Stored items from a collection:
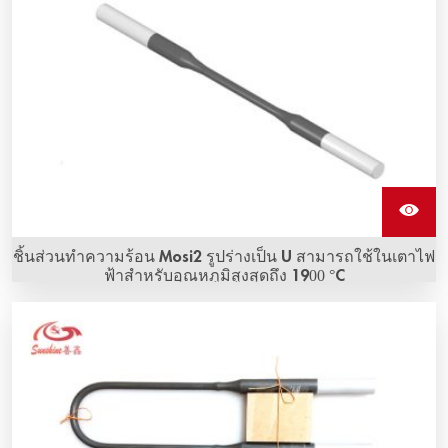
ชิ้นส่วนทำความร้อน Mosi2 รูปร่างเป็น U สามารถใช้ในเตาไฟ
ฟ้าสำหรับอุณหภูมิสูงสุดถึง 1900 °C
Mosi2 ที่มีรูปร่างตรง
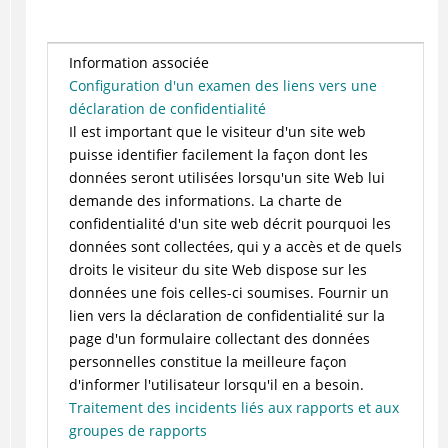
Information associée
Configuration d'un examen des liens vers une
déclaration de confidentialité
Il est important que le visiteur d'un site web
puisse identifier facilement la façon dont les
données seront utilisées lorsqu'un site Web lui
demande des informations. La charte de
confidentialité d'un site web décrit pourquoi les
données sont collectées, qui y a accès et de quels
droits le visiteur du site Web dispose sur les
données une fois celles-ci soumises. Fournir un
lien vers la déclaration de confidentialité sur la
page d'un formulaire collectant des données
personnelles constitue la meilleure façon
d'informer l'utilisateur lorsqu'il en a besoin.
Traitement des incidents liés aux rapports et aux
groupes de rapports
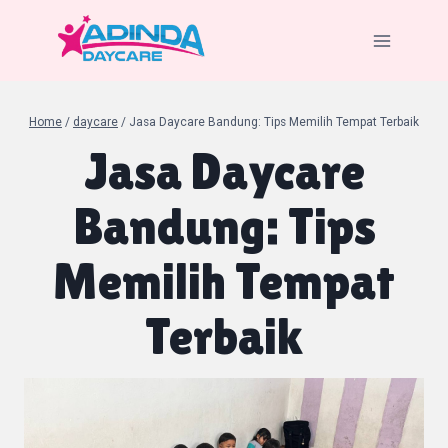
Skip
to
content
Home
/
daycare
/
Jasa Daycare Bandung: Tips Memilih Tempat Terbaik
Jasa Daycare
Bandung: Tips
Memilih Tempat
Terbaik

...

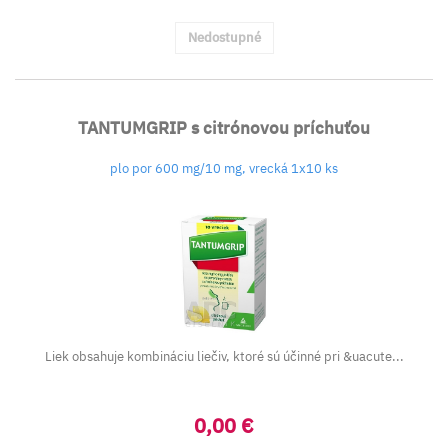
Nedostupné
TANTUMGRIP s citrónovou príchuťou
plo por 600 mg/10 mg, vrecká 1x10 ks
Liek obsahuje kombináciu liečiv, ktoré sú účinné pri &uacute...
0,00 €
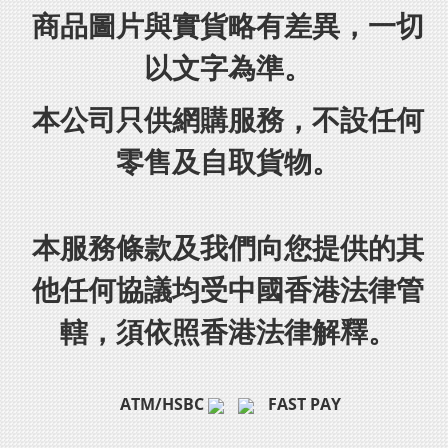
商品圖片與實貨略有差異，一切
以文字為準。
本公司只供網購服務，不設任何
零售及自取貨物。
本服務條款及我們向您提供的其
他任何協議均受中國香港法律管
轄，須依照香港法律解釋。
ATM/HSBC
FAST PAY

→ Exercise directions: Copy out each line of the data that includes the string "lorsqu".

→ Finished task:
données seront utilisées lorsqu'un site Web lui
d'informer l'utilisateur lorsqu'il en a besoin.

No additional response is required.